Private Prosecution or Civil Proceedings - How to Decide

Author: Nicola Sharp  5 September 2023
2 min read

When someone wants legal action brought against another person (or organisation) they believe has committed a crime against them, they have three options:

  • Report the matter to the police or other authority – and hope they will prosecute the person.
  • Bring a private prosecution against the person.
  • Bring civil litigation (also known as civil proceedings or civil action) against the person in a bid to seek damages and/or recover what was lost due to that person’s actions.

Private Prosecutions vs Civil Proceedings - What’s The Difference?

Reporting a person’s wrongdoing to the authorities and expecting them to prosecute is a fairly obvious option. But if the authorities indicate they will not prosecute, it is possible to bring a private prosecution or civil proceedings against that person. But both options need careful consideration. Here are some of the main differences between the two;

  • Private prosecutions generally cost less than civil proceedings because the private prosecutor can apply for their costs to be paid by central funds or by the defendant at the end of a prosecution.
  • In reality, the success rate of recovering costs in a private prosecution is lower than it is in civil litigation.
    The Crown Prosecution Service (CPS) can take over private prosecutions but cannot take over civil proceedings.
  • This could be seen as a positive for pursuing a private prosecution; however, the CPS could also decide to dismiss the prosecution.
  • Private prosecutions can be brought at any time, whereas a civil action must usually be brought within six years of the date of loss or when the loss was discovered.
  • Private prosecution can be more time-consuming because the standard of proof required is higher than that required in civil litigation.
  • A private prosecutor must prove their case beyond reasonable doubt, whereas a civil litigator only needs to prove their case on the balance of probabilities.

**SUPPLIED DATA:**
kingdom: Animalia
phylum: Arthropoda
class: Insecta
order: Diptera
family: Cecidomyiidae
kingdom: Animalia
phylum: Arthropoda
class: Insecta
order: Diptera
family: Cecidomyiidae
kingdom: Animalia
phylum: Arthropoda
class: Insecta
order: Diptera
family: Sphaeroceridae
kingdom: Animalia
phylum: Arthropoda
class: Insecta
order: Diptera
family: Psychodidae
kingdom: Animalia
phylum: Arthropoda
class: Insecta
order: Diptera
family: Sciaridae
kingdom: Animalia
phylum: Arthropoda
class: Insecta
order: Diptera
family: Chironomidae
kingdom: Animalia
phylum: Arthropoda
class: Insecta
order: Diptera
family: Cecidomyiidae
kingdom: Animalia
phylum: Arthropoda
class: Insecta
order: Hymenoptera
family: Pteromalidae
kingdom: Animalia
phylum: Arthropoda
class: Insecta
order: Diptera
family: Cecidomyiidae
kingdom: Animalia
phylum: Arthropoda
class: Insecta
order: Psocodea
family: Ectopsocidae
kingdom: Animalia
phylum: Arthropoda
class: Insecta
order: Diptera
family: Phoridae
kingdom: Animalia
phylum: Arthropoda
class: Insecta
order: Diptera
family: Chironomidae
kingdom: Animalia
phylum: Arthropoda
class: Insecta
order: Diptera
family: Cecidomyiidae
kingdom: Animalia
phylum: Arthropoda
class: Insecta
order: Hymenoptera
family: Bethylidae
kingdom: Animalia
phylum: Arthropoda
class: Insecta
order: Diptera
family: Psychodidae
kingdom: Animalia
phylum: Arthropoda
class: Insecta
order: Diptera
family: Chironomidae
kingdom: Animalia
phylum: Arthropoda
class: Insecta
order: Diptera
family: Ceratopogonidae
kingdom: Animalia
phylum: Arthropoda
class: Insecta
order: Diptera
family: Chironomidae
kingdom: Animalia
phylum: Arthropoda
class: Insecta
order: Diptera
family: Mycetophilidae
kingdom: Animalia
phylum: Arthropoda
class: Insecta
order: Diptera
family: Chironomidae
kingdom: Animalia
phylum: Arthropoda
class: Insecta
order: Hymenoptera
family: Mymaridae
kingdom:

**EXERCISE SET:**
[a] Write out the passage of the private prosecution article from "Author: Nicola Sharp  5" to "against the person.".
[b] In the article on private prosecution and civil proceedings, what is the usual time limit for bringing a civil action?
[c] Carry on the article about private prosecution and civil proceedings from its final sentence.

**RESULTS IN ORDER:**
[a]
Author: Nicola Sharp  5 September 2023
2 min read

When someone wants legal action brought against another person (or organisation) they believe has committed a crime against them, they have three options:

  • Report the matter to the police or other authority – and hope they will prosecute the person.
  • Bring a private prosecution against the person.

[b] A civil action must usually be brought within six years of the date of loss or of when the loss was discovered.

[c]
  • A wider range of options can be sought when bringing a civil action.
  • Civil proceedings are the most appropriate option if the main aim is to recover losses suffered as a result of the wrongdoing.
  • Civil action is the most appropriate course of action if a person feels that the defendant in a prosecution received too lenient a punishment or was found not guilty.

Private or Civil - Factors to Consider

As we have outlined in this article, there are advantages and disadvantages to both private prosecutions and civil proceedings.

Anyone considering choosing either option or both needs to weigh these up and consider the individual factors of their own case.

These factors may include:

  • The best course of action to prevent further losses.
  • Whether the police will investigate the matter – or whether they already have.
  • Which action will best act as a deterrent and/or protect their reputation?
  • Will they be able to reclaim costs?
  • Will the threat of civil proceedings lead to the other side making a settlement offer?
  • What's the likelihood of a recovery being successful through the criminal courts?
  • Are the resources available to bring concurrent proceedings?
  • What is the best way to see the interests of justice served?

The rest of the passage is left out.